An advantage to lethargic lava is that while you might have been smashed by an avalanche, drowned by a displaced lake, buried in ash, or blown away, you could have outrun the lava had it made any real headway. Another advantage is that oozing lava tends to create taller volcanoes with nice cones as it doesn’t spread so rapidly.
Spirit Lake
You can see the drastically altered lake’s south shore from Johnston Ridge. Before 1980 it was a clear mountain lake below snowcapped Mount St. Helens, a popular vacation spot surrounded by forest. When much of the volcano’s north face fell into it, water splashed hundreds of feet up the surrounding hills. Ash and tree trunks filled the lakebed, which is now some 200 feet higher than it was.
Scientists thought it would take many years before the lake would support a wide variety of life again. But, according to the Forest Service, within five years the lake had "virtually recaptured the complexity of pre-eruption life." The land had hardly recovered at all. The lake may be diverse beneath its waves, but didn’t look it the day we visited.
Harry Truman, probably most famous of the eruption’s 57 fatalities, ran a lodge on Spirit Lake. Claiming he was a part of the mountain, Truman refused to leave. He and the lodge still are at the lake’s old level.
And nearby...
About 30 miles south of Castle Rock via I-5, you’ll find the southern approach to Mount St. Helens, SR 503. The stretch we’re interested in begins at Woodland (exit 21) and runs east for 40-odd miles to Swift Creek Dam.

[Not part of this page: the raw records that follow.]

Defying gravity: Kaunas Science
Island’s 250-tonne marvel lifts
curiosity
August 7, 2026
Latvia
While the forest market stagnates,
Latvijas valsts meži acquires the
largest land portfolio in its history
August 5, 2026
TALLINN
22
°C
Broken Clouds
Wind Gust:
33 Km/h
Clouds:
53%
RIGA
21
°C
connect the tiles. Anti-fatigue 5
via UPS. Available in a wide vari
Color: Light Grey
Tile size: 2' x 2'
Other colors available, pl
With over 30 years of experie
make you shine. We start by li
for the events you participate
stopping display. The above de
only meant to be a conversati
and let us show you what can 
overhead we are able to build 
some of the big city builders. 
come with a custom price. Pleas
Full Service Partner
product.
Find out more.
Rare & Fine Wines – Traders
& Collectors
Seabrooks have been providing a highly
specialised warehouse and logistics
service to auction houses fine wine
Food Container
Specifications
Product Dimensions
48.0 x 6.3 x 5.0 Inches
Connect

SR 503 is completely different from SR 504. It’s a smaller road going through rain forest and by several small towns. The people there claim, "If you want to see it, go to 504. If you want to do it, come to 503." Outdoor recreation is what you’d do. There are three lakes along the road and access for swimming, boating, and fishing. There are several woodsy campgrounds and lots of hiking. Steelhead and salmon fishing is said to be quite good in the Lewis River.
Ape Cave, accessed through Woodland, is a 12,810-foot tunnel formed from an ancient lava flow (they had faster lava in ancient times). It is open year-round, though the parking lot gets snowed in during winter months. Merrill Lake, north of Yale Reservoir, is a fly-fishing-only lake.
Visitors Centers Along SR 504
Mount St. Helens Visitor Center (Milepost 5)
This Forest Service facility gives an overview of Cascade Range vulcanism and the events before and after May 18, 1980. It’s open daily from 9 a.m. to 6 p.m. in the summer. Winter hours, which begin late in September, are 9 a.m. to 5 p.m. There is an $8 per person fee, good for admission to all three Forest Service centers and other Mount St. Helens National Volcanic Monument sites for three days.
Hoffstadt Bluffs Visitor Center (milepost 27) This Cowlitz County facility gives the first broad panorama of Mount St. Helens, the Toutle Valley, and where the landslide ended. It offers a very nice restaurant, crafts gallery, espresso bar. The architecturally interesting, Alpine-style building features open-beam construction held together by wooden pegs.
Open 9 a.m. to 9 p.m. from May into September. Winter hours vary. Free admission. Helicopter tours are available for $69 per person from 11 a.m. to 8 p.m., mid-May to mid-September, weather permitting. Phone (360) 274-7750.
The Forest Learning Center (6-plus Miles Farther)
A significant portion of the blast area was Weyerhaeuser land. This company-operated center tells of the blast’s effect on the St. Helens Tree Farm and the challenges of salvaging the blown-down timber and replanting. The viewing area gives an excellent overlook of the St. Helens Game Refuge in the valley below and is a good elk spotting area. There is a nice children’s play area. Open daily from 10 a.m. to 6 p.m. May through October. Free admission.
Johnston Ridge Observatory (Milepost 51—The End of the Highway)
From 4,220-foot Johnston Ridge Observatory, most dramatic of the centers, you look straight into the crater at the lava dome, some 5 miles away. You’re standing in the explosion’s direct line—and evidence of what the landslide and blast did is all around you.
The building itself, of glass and tinted concrete, is built into the ridge and looks as though it were already there when the volcano exploded. You can see part of Spirit Lake, Castle Lake, and a broad panorama of mountains in the background. Moonscape is in the foreground and all around you. You park in the midst of it. Johnston Ridge Observatory is open May through November.